Last month, Aetna announced a 1.8% reduction of its work force and planned a similar cut at the end of the first quarter.
The planned fourth-quarter charges include $40 million for a completed headcount reduction of 625 workers and real-estate consolidation. Aetna expects a charge of $20 million to $25 million for the first-quarter downsizing.
The company said it expects to have about 34,300 workers once the cuts are completed. A date hasn't been set to notify employees in the next round of cuts.
The industry has been struggling with tepid or declining enrollment in commercial plans, while awaiting the final outcome of the government's overhaul of health-care policy.
Prior to November, Aetna last announced job cuts in December 2008, when it said it was eliminating 1,000 positions, or nearly 3% of its work force at the time.

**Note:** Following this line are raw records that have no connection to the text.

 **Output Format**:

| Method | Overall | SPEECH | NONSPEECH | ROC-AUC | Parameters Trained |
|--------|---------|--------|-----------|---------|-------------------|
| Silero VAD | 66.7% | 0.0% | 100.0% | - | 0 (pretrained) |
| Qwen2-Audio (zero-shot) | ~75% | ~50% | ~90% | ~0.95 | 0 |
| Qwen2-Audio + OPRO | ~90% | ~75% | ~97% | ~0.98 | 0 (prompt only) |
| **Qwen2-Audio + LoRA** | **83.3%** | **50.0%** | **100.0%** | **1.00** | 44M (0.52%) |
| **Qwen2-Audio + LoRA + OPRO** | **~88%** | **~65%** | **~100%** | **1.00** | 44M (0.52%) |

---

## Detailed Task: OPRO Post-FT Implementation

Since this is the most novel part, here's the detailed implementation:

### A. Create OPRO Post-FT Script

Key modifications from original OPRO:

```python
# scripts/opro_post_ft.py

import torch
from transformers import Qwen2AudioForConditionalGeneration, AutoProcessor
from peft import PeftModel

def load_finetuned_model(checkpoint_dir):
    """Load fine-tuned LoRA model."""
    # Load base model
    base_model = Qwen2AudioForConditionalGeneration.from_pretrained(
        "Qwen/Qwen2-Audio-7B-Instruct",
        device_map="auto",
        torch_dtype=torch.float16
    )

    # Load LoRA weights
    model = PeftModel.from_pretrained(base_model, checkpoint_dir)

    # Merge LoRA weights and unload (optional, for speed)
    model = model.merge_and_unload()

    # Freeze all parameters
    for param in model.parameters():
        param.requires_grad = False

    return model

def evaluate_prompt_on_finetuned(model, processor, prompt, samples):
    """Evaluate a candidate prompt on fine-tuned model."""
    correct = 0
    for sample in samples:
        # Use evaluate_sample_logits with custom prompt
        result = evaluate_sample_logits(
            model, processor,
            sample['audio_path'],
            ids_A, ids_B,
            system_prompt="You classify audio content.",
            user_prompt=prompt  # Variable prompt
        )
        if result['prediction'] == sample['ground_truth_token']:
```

Aetna has reported a negative spread this year between increases in medical costs and growth of premiums. The company is taking pricing actions meant to reverse that condition, although doing so brings the risk of losing customers who don't want to pay higher premiums.
In its most recent earnings report, Aetna noted that unexpectedly high costs related to the H1N1 flu and rising numbers of unemployed members using COBRA insurance had hurt margins in its commercial health plans. Aetna also reported a sequential-quarter membership decline and forecast full-year earnings at the low end of its previous estimated range.